I can't find any specifics on Newnham's donation, but it very likely consisted of first edition books. Newnham was a well-known and respected bookman on both sides of the Atlantic Ocean.

Larry McMurtry, in Books: A Memoir, provides some background and a bit of color commentary on the personality and life of Anthony Newnham, who had worked in Austin for Franklin Gilliam at the Brick Row Book Shop:
Anthony Newnham, by contrast [to Gilliam], was a Byronic Englishman who, in the fullness of time, married something like nine women; these unions produced I don't know how many children. With the onset of pregnancy Anthony's interest in a given wife was likely to go into sharp decline....

Anthony knew nineteenth-century English books and autographs as well as any dealer I've known. For a time he had his own bookshop on the Isle of Wight, but he allowed Franklin to move him to Austin, where he produced a string of excellent catalogues with a heavy emphasis on the nineteenth century. Anthony was a very disciplined man, and energetic to an extreme, whereas his partner, Franklin, liked to wander around in his bathrobe drinking tea all morning, after which he would get dressed and amble off to a leisurely lunch; then he might catalogue a few books for his long a-building Southern catalogue, have a martini, and proceed to a long dinner, during which, well into the second or third bottle of wine, he would usually nod off....

Anthony Newnham tended mainly to marry against type.
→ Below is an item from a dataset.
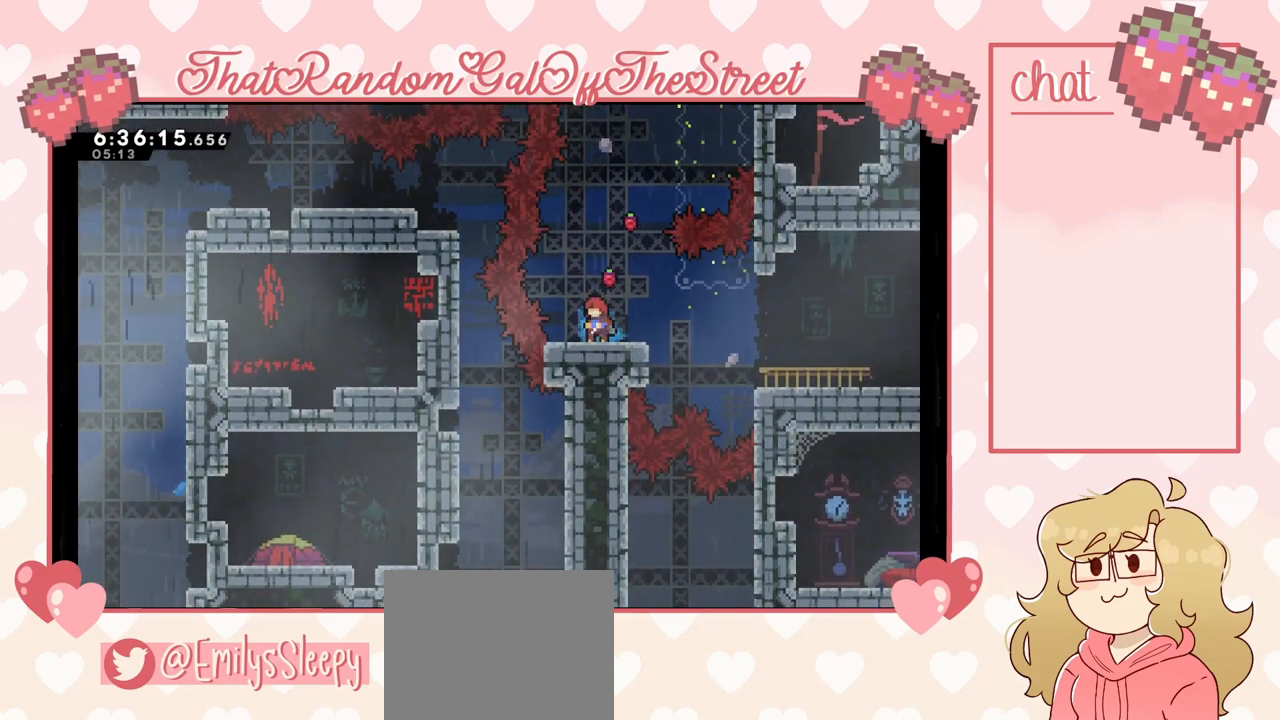
{"buttons": [], "left_stick": "center", "right_stick": "center", "events": [[100, "DPAD_DOWN", "down"], [100, "X", "down"], [300, "DPAD_DOWN", "up"], [300, "X", "up"]]}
His first wife, I am told, was a proper English housewife -- thus, in America, he usually went for wild, drug-taking motorcycle girls.... He was a very attractive man, even though, for a time, he had no front teeth, these having been knocked out by a cricket ball when he was nine. He lost his bridge and, for some years, didn't bother to replace it.... All along he kept on marrying and siring children he could not support. Finally he went back to England, a child-support fugitive.... He fell dead, I'm told, while lifting a wineglass to his lips -- an ideal exit, all things considered.